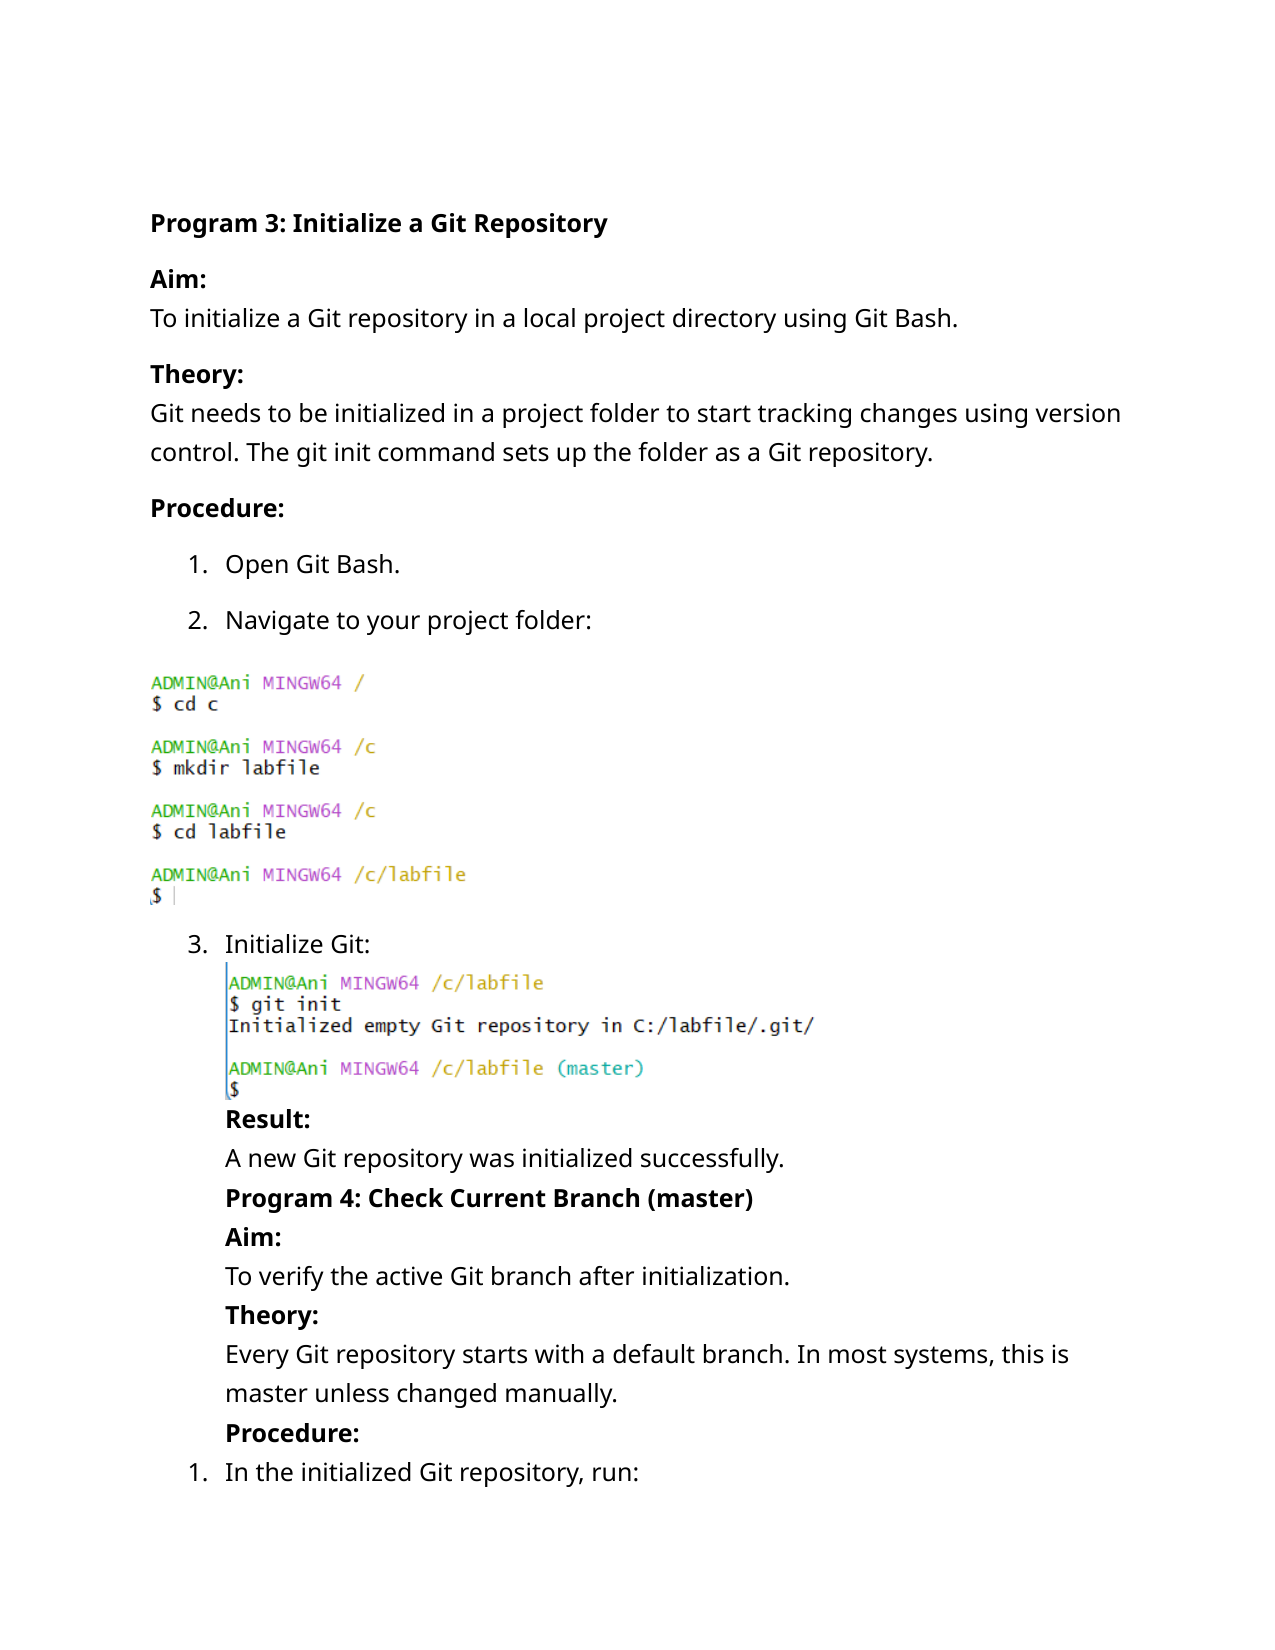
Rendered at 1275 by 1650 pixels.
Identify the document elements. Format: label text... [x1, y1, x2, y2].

list Program 4: Check Current Branch (master) [225, 1180, 1125, 1214]
text Program 3: Initialize a Git Repository [150, 206, 1125, 240]
list Result: A new Git repository was initialized successfully. [225, 1102, 1125, 1175]
text Procedure: [150, 491, 1125, 525]
list Theory: Every Git repository starts with a default branch. In most systems, this is master unless changed manually. [225, 1298, 1125, 1410]
text Aim: To initialize a Git repository in a local project directory using Git Bash. [150, 262, 1125, 335]
text Theory: Git needs to be initialized in a project folder to start tracking changes using version control. The git init command sets up the folder as a Git repository. [150, 357, 1125, 469]
list Initialize Git: [187, 926, 1125, 960]
list In the initialized Git repository, run: [187, 1454, 1125, 1488]
list Open Git Bash. [187, 547, 1125, 581]
list Navigate to your project folder: [187, 602, 1125, 637]
list Aim: To verify the active Git branch after initialization. [225, 1219, 1125, 1293]
list Procedure: [225, 1415, 1125, 1449]
picture [150, 658, 484, 905]
picture [225, 962, 827, 1100]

────────────────

About this task: Before printing the records again, strip out the pictures; change nothing else.

Task result:
Rendered at 1275 by 1650 pixels.
Identify the document elements. Format: label text... [x1, y1, x2, y2].

list Program 4: Check Current Branch (master) [225, 1180, 1125, 1214]
text Program 3: Initialize a Git Repository [150, 206, 1125, 240]
list Result: A new Git repository was initialized successfully. [225, 1102, 1125, 1175]
text Procedure: [150, 491, 1125, 525]
list Theory: Every Git repository starts with a default branch. In most systems, this is master unless changed manually. [225, 1298, 1125, 1410]
text Aim: To initialize a Git repository in a local project directory using Git Bash. [150, 262, 1125, 335]
text Theory: Git needs to be initialized in a project folder to start tracking changes using version control. The git init command sets up the folder as a Git repository. [150, 357, 1125, 469]
list Initialize Git: [187, 926, 1125, 960]
list In the initialized Git repository, run: [187, 1454, 1125, 1488]
list Open Git Bash. [187, 547, 1125, 581]
list Navigate to your project folder: [187, 602, 1125, 637]
list Aim: To verify the active Git branch after initialization. [225, 1219, 1125, 1293]
list Procedure: [225, 1415, 1125, 1449]
picture [150, 658, 484, 905]
picture [225, 962, 827, 1100]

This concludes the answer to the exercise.